Task item: For each record below, set it down exactly but leave out any picture.

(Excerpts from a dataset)

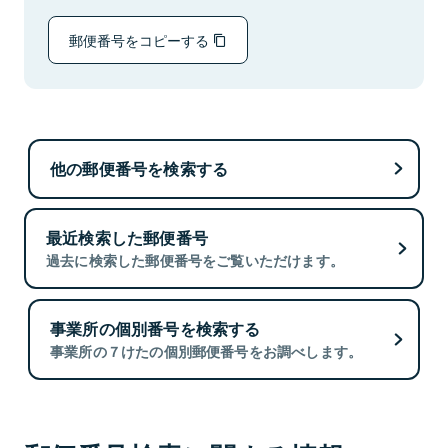
郵便番号をコピーする
他の郵便番号を検索する
最近検索した郵便番号
過去に検索した郵便番号をご覧いただけます。
事業所の個別番号を検索する
事業所の７けたの個別郵便番号をお調べします。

Result of this exercise:
郵便番号をコピーする
他の郵便番号を検索する
最近検索した郵便番号
過去に検索した郵便番号をご覧いただけます。
事業所の個別番号を検索する
事業所の７けたの個別郵便番号をお調べします。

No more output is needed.